● PROBLEM STATEMENT
Put the lines below into a JSON list of strings, one string per line, skipping blank lines and leaving out the pictures.

(Beginning of RECORDED DATA)

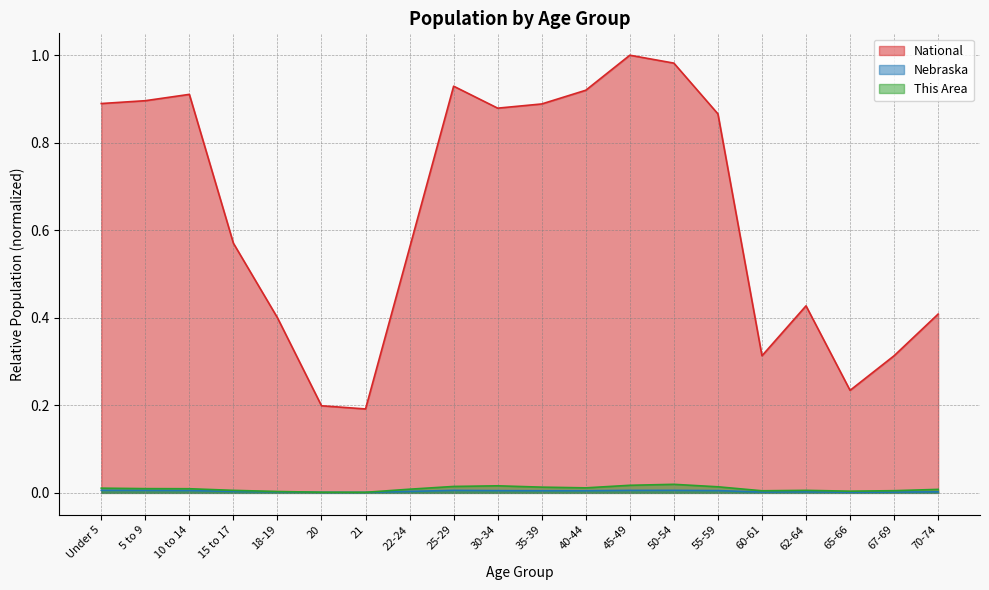

The value of This Area at 22-24 is 0.0. True or false?

False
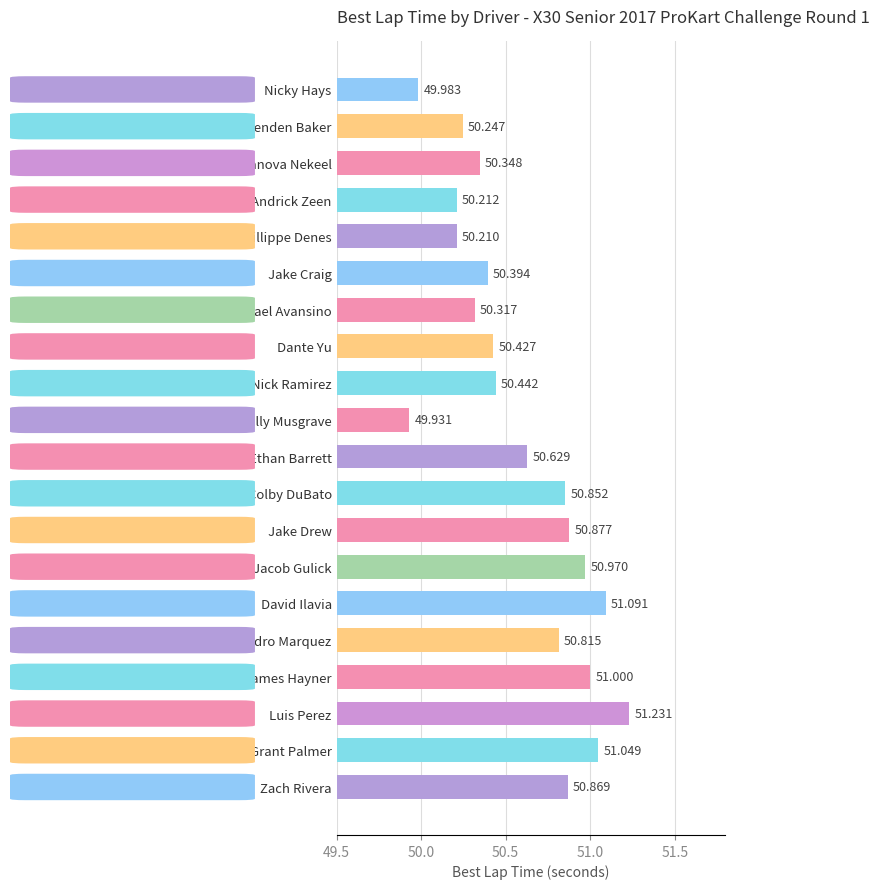

Rank the categories by value from lowest to highest.

Billy Musgrave, Nicky Hays, Phillippe Denes, Andrick Zeen, Brenden Baker, Michael Avansino, Stepanova Nekeel, Jake Craig, Dante Yu, Nick Ramirez, Ethan Barrett, Alejandro Marquez, Colby DuBato, Zach Rivera, Jake Drew, Jacob Gulick, James Hayner, Grant Palmer, David Ilavia, Luis Perez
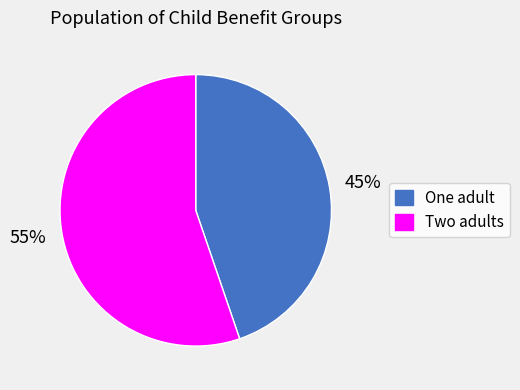

To the nearest percent, what is the difference between the largest and smallest slice percentages?

10%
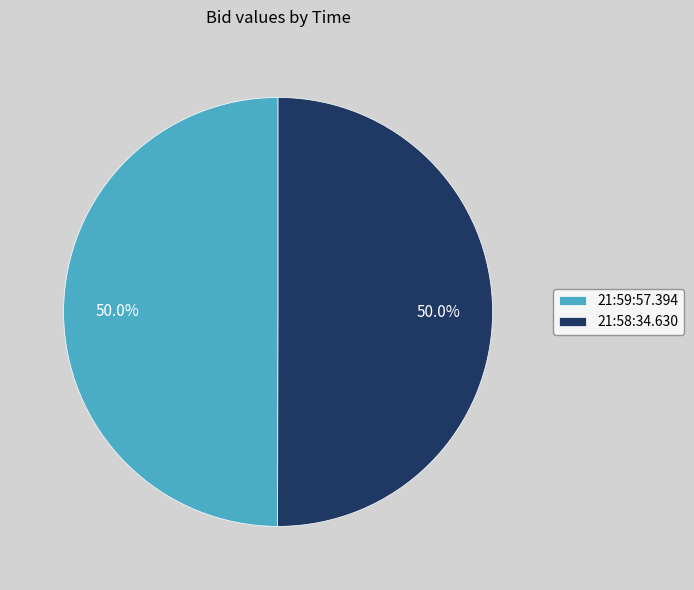

What is the ratio of the value at 21:58:34.630 to the value at 21:59:57.394?

1.0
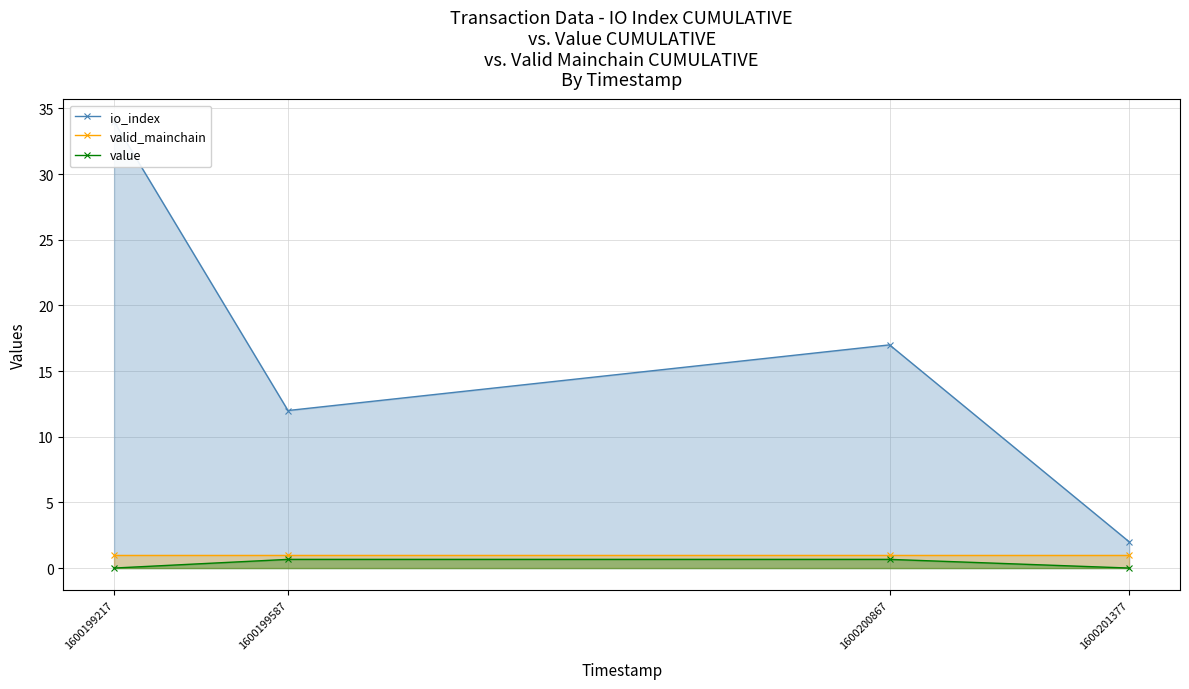

How many lines are shown in the chart?

3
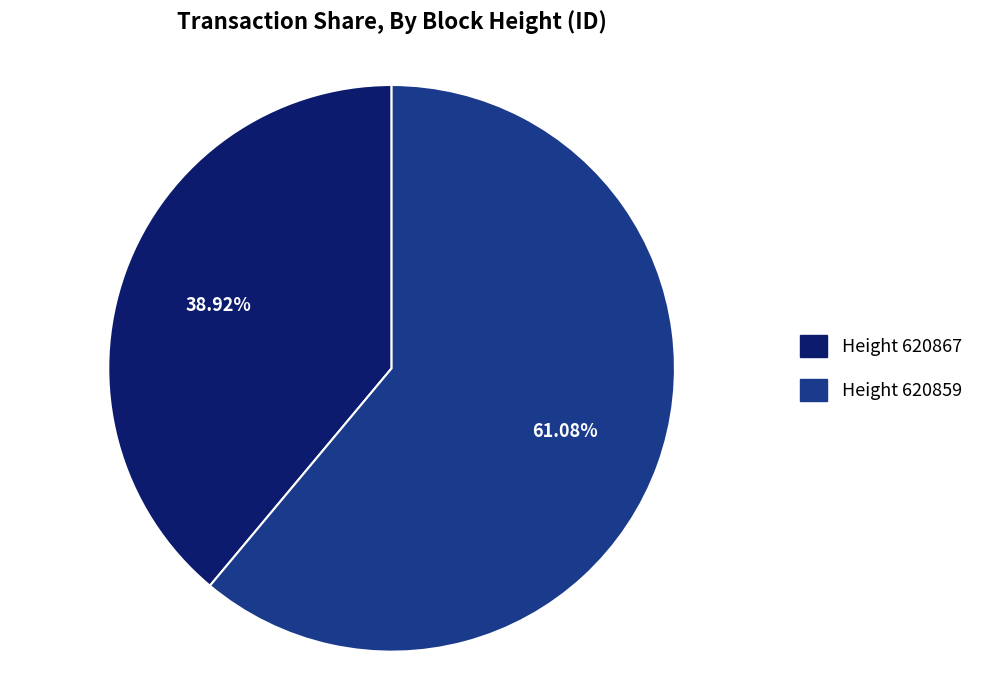

How many slices are in this pie chart?

2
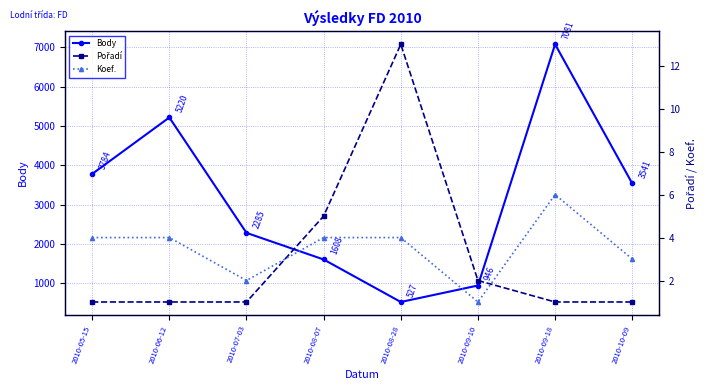

At which category is the sum across all series the highest?

2010-09-18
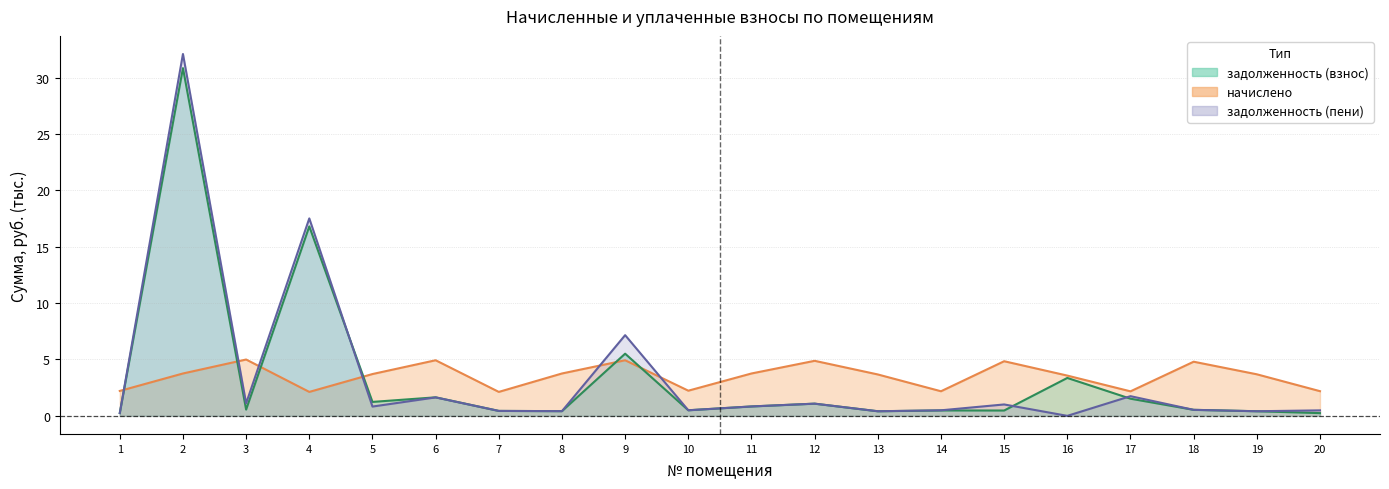

Between 16 and 1, which is larger?

16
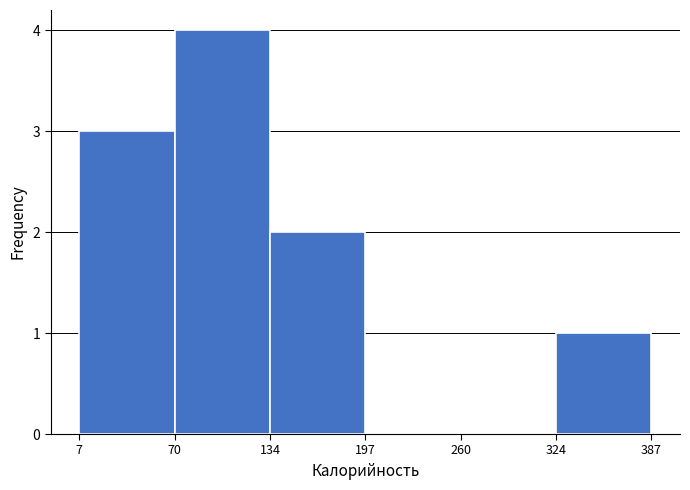

Reading left to right, transcribe this chart: for each bar, give the range it covers on the x-axis and its height. The values are not printed on the chart, so give them approximately, as read against the axis.

7 to 70: 3
70 to 134: 4
134 to 197: 2
197 to 260: 0
260 to 324: 0
324 to 387: 1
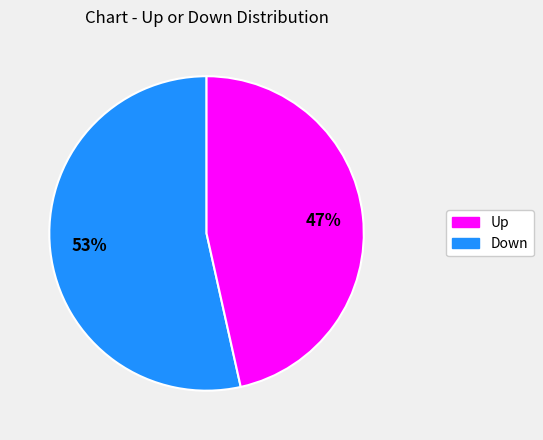

How many segments does this pie chart have?

2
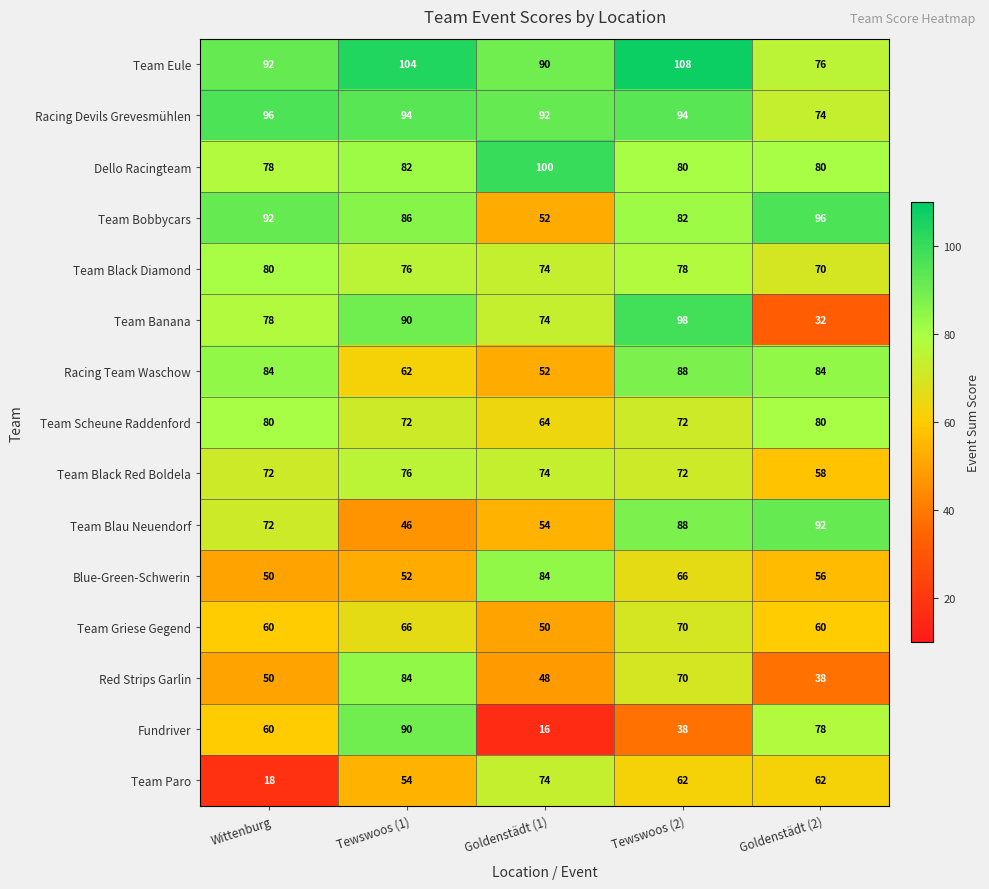

What is the total value across all series at Goldenstädt (2)?

1036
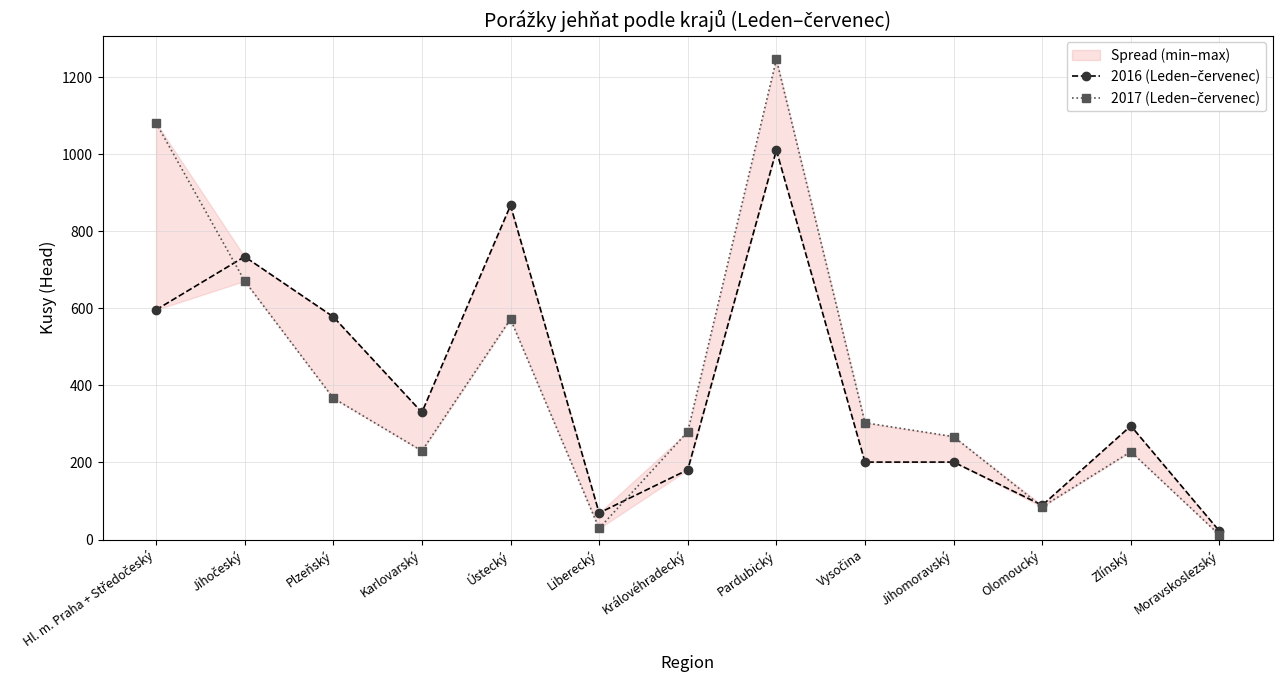

What is the approximate value of 2016 (Leden–červenec) at Olomoucký, to the nearest 100?

100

(End of RECORDED DATA)

● ANSWER
[
  "The value of This Area at 22-24 is 0.0. True or false?",
  "False",
  "Rank the categories by value from lowest to highest.",
  "Billy Musgrave, Nicky Hays, Phillippe Denes, Andrick Zeen, Brenden Baker, Michael Avansino, Stepanova Nekeel, Jake Craig, Dante Yu, Nick Ramirez, Ethan Barrett, Alejandro Marquez, Colby DuBato, Zach Rivera, Jake Drew, Jacob Gulick, James Hayner, Grant Palmer, David Ilavia, Luis Perez",
  "To the nearest percent, what is the difference between the largest and smallest slice percentages?",
  "10%",
  "What is the ratio of the value at 21:58:34.630 to the value at 21:59:57.394?",
  "1.0",
  "How many lines are shown in the chart?",
  "3",
  "How many slices are in this pie chart?",
  "2",
  "At which category is the sum across all series the highest?",
  "2010-09-18",
  "Between 16 and 1, which is larger?",
  "16",
  "Reading left to right, transcribe this chart: for each bar, give the range it covers on the x-axis and its height. The values are not printed on the chart, so give them approximately, as read against the axis.",
  "7 to 70: 3",
  "70 to 134: 4",
  "134 to 197: 2",
  "197 to 260: 0",
  "260 to 324: 0",
  "324 to 387: 1",
  "How many segments does this pie chart have?",
  "2",
  "What is the total value across all series at Goldenstädt (2)?",
  "1036",
  "What is the approximate value of 2016 (Leden–červenec) at Olomoucký, to the nearest 100?",
  "100"
]